How to Change the Narrative
Updated: May 21, 2021
How to recognize and change the narrative when our fear, exhaustion, and stress are talking:
The familiar narrative:
• I don’t want this kind of kid in my class! They’re just troublemakers!
• They don’t want to learn! They don’t care about school! They have a right to fail!
• I can’t help them! I don’t have the training, education, or experience!
• It’s not my job: I don’t have the time or energy, and my job is to teach
academics, not save lives!
We change the narrative by changing our beliefs, assumptions, and perspective. We do that by increasing our knowledge and awareness, allowing us to understand all the needs of our students. Although we have the best intentions, our assumptions, often based on limited and biased information, can limit our efficacy.
We change our impact by adopting effective strategies that address those needs, which our students and their families can help us identify. Listening and learning from our students and families and staying aware of the ongoing research available in the disciplines related to our work, are the best strategies for changing our own narrative and increasing our efficacy.

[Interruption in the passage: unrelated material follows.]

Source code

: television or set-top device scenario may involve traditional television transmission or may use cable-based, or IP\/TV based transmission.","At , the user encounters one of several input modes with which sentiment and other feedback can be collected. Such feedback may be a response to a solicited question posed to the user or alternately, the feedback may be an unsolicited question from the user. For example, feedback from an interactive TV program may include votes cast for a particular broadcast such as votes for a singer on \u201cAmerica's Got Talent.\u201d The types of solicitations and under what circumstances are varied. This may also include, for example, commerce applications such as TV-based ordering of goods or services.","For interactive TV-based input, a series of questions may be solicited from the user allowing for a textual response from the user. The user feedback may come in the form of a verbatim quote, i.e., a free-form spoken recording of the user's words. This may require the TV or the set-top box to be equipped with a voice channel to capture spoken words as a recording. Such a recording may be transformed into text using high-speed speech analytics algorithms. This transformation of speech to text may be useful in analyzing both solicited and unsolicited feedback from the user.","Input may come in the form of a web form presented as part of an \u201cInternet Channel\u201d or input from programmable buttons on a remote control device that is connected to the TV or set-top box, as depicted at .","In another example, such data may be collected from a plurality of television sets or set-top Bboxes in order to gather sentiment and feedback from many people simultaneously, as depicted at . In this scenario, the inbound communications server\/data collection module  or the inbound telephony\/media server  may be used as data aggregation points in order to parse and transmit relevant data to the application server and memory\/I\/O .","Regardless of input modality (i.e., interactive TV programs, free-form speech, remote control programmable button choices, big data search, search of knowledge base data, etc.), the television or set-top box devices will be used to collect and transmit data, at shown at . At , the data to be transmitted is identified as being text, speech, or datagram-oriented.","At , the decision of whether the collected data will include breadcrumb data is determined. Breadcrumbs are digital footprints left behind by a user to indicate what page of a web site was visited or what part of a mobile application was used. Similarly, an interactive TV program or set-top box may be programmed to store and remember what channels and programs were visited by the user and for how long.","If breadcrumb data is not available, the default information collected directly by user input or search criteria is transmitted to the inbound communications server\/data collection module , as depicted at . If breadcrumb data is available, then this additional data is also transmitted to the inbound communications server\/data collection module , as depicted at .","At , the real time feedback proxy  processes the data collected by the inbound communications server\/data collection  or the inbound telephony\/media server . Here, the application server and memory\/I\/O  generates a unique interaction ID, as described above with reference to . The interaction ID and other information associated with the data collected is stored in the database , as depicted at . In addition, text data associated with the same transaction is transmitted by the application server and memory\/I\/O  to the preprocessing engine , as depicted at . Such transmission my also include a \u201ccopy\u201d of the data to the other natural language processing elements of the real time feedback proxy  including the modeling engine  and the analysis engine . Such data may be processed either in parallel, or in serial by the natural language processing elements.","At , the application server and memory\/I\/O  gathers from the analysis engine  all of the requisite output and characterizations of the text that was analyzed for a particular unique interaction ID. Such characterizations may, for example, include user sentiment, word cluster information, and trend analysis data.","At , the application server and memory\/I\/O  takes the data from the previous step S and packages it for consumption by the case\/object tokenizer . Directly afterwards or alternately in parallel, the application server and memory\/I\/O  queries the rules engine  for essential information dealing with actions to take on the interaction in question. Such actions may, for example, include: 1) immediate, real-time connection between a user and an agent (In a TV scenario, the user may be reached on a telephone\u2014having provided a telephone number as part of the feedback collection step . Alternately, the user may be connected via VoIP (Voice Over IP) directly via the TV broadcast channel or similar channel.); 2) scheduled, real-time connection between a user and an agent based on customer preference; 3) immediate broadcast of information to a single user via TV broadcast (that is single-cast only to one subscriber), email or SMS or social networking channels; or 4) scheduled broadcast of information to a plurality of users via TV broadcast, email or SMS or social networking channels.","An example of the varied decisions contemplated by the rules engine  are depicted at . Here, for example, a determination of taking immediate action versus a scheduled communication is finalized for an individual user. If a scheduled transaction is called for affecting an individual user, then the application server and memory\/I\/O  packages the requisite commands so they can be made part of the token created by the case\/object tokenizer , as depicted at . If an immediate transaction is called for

Lobbying for districts to provide appropriate professional development and support to encourage changes in the approach to students who have been historically marginalized is worthwhile. Developing an awareness of the realities faced by these groups of students and the current limits of our public education system empowers us to be more effective. We are working within a system we have the ability to improve as far as how it serves the diverse population of students it was not designed to serve.
Many administrators are under the same pressure to find effective ways to “close the achievement gap,” and increase the graduation rates for groups of students that have been historically “overlooked” and “dismissed,” including those with disabilities, those from “socioeconomically disadvantaged” backgrounds, those who are no longer living at home with a parent, those whose primary familial language may not be English, or those from racial or cultural backgrounds that are not the same as the upper-middle class, white, English-speaking population for whom the public education system was designed.
We may hesitate to acknowledge the fact, but we are on the front lines in providing interventions for children and adolescents who face challenges about which we may understand very little. Our ability to reach past our own experiences and attempt to understand the needs that affect students’ ability to get the education to which everyone is entitled will make us better teachers. Our insistence in acquiring the knowledge about effective educational practices for every student will be the building blocks for a truly equitable and inclusive educational system.
Legislation and litigation will remain slow and cumbersome and continue to provide a minimum standard. In this case, the teachers are the ones who can provide the true impetus for change, especially because they are faced with the glaring need every day, all day. We have the power to change the narrative. We have the power to change lives. We can empower ourselves with awareness, knowledge, and practices that address the reality of all students’ needs. If not now, when? If not us, then who?